Extended Data Fig. 8. The catalytic activity of Rpd3S on modified nucleosomes.

a. Validation of the site-specificity of antibodies used in HDAC assay. b. A representative HDAC assay measuring activity of Rpd3S complex on H3K4me3K36me3 nucleosome. c. A representative HDAC assay measuring activity of Rpd3S complex on H3K9RK36me3 nucleosome. A representative HDAC assay measuring the activity of Rpd3S complex containing wild-type (d), mutants of PHD1 (e), and left arm region (f) on H3K36me3 and H3K36me0 nucleosomes. The reaction products were identified using Western blot. One representative example of three (a-f) independent experiments is shown.

Extended Data Fig. 9. The regulatory models of Rpd3S complex.

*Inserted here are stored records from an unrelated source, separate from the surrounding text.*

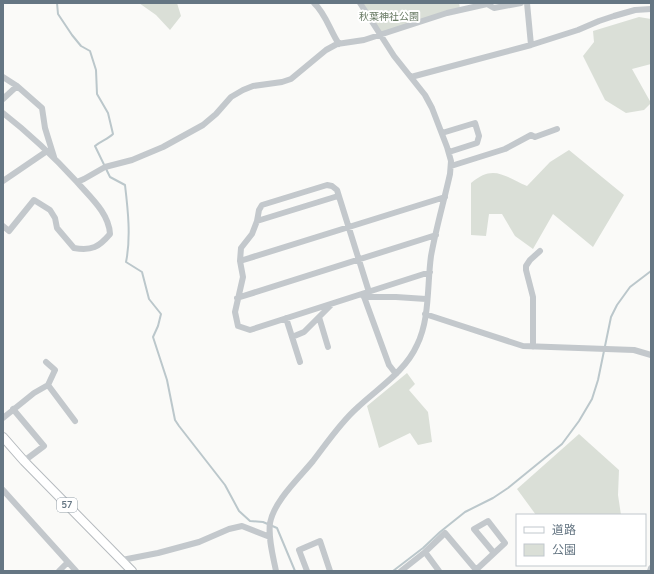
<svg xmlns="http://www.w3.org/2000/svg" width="654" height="574" viewBox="0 0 654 574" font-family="'Nunito Sans','Noto Sans JP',sans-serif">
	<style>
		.green { fill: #dadfd7 }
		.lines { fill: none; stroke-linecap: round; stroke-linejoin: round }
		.stream { stroke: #bbc7cb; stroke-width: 2 }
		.major-casing { stroke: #b5babe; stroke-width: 10 }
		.minor { stroke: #c3c8cc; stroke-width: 6 }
		.major { stroke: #fff; stroke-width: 8 }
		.labels { text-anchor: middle; stroke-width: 4; stroke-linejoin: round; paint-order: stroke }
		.shield { fill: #fff; stroke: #939fa8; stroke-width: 1 }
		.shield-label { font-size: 9px; font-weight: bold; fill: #657683 }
		.park-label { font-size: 10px; fill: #687a64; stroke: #fff }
	</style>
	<rect width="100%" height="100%" fill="#fafaf8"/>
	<path class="green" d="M139 3H177L181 16 170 30 156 15Z
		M363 3H459L460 8 381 33Z
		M639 17 651 19V64L632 69 651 103 644 110 626 113 605 100 583 56 594 42 593 31Z
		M569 150 624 195 593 247 553 214 533 249 515 236 502 214H489L486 236 471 235V183C493 164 504 176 527 186L550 162Z
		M407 373 415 384 409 390 428 412 432 442 418 445 410 433 379 448 367 406Z
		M579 434 619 470 618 495 621 515H536L517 489Z"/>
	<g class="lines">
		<path class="stream" d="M57 3 58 14 72 35 81 46 90 51 96 70 97 94 108 113 113 134C108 139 101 141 95 146L110 177 125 185C128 210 131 238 126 262L142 272 149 299 161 314 158 326 153 337 167 380 175 420 179 426 225 485 239 511 250 521 263 522 277 528 295 571
			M393 571 423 548 440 532 465 512 493 498 508 488 562 444 579 421 592 399 598 380 611 317 617 305 630 287 651 271"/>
		<defs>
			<path id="major" d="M3 437 24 461 132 571"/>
		</defs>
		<use href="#major" class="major-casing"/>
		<path class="minor" d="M314 3C326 14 330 31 339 44
			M527 3 531 45
			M3 77 17 86 42 108 45 128 54 157
			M411 77 531 45 578 30 599 21 614 16 635 10 651 9
			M3 99 17 86
			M3 113C30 134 54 157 77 182L84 179 105 167 132 160 163 147 203 125 216 114 231 97 243 90 253 86 282 82 291 79 326 50 337 44 364 40 447 13 487 4 494 8 521 3
			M442 133 475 123 479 136 477 143 449 152
			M451 166 505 149 531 135 535 137 557 129
			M3 181 47 151
			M338 196 257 221 252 234 241 248 240 261 243 277 235 312 238 326 250 330 430 272
			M257 221 259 210 262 205 327 185 332 186 337 190 369 292
			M3 226 9 231 34 200 50 210 55 218 57 228 74 248C92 251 99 247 110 234 109 213 90 197 77 182
			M240 261 445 197
			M363 294 389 365 396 374
			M364 297H396L426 299
			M237 298 436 235
			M425 314 523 346 634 350 651 355
			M319 317 328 347
			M286 318 300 362
			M292 337 304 332 331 305
			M533 347V297L526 270V266L530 260 540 251
			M48 385 75 421
			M13 409 44 446 24 461
			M3 418 34 393 48 385 55 370 46 362
			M3 490 76 571
			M425 552 439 571
			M122 560 158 553 199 542 229 529 242 526 270 537
			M477 569 505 543 488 521 474 529 494 553
			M59 571 68 562
			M276 571C273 556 268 538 270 523 274 501 299 478 313 461 327 443 340 423 357 408 378 388 405 372 417 345 430 319 427 285 431 256 436 228 444 201 450 174L451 161 447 147 432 108 425 95 394 56 360 3
			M307 571 299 550 320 541 330 571
			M401 571 425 552 445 533 477 571
			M650 571 651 568"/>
		<use href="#major" class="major"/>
	</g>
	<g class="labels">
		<rect class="shield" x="57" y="498" width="20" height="14" rx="3"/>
		<g class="shield-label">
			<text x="67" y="508">57</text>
		</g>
		<g class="park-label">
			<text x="389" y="20">秋葉神社公園</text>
		</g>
	</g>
	<rect width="654" height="574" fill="none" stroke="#657683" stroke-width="8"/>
	<rect x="516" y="514" width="130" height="52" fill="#ffffff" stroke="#c1c8cd"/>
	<rect x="524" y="527" width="20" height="6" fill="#ffffff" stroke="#c1c8cd"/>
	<text x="552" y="534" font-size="12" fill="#657683">道路</text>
	<rect x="524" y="544" width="20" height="12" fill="#dadfd7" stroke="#c1c8cd"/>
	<text x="552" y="554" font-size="12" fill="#657683">公園</text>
</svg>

a. A representative HDAC assay measuring the activity of Rpd3S complex in sufficient time, where only H3K9ac can be retained over time. b. A “seeding mark” model of “Rpd3S-NuA3/NuA4” enzymatic pairs in balancing chromatin acetylation levels during transcription. The complexes are shown in a cartoon model. The Rpd3S complex recognizes H3K36me3 and removes most N-terminal acetylation marks of H3 and H4, except for H3K9ac. The Rpd3S-resistent H3K9ac, along with H3K36me3, may serve as “seeding marks” that can recruit NuA3 and NuA4 for the reestablishment of hyperacetylated histones H3 and H4, respectively. c. The H3K56ac modification is not directly affected by the Rpd3S complex in vivo. Western blot shows H3 acetylation levels at different sites in Rpd3S wild-type and Rco1-deleted strains. The alterations observed in H3K9ac and H3K56ac are not significant in comparison to other H3 sites in Rco1-deleted strains. The black vertical lines in the figure indicate that the rearranged lanes are from non-adjacent lanes within the same gels. The catalytic models of Rpd3S with di-nucleosome (d–f). d. The two CHD domains of Eaf3-A and Eaf3-B with PHD1 of Rco1-A are involved in recognizing one nucleosome, and PHD1 of Rco1-B is involved in recognizing another nucleosome. e and f. Two Rpd3S can bind to two nucleosomes, respectively, at a suitable 40bp linker DNA length. The latter Rpd3S complexes may be assembled on two nucleosome discs respectively. One representative example of three (a,c) independent experiments is shown.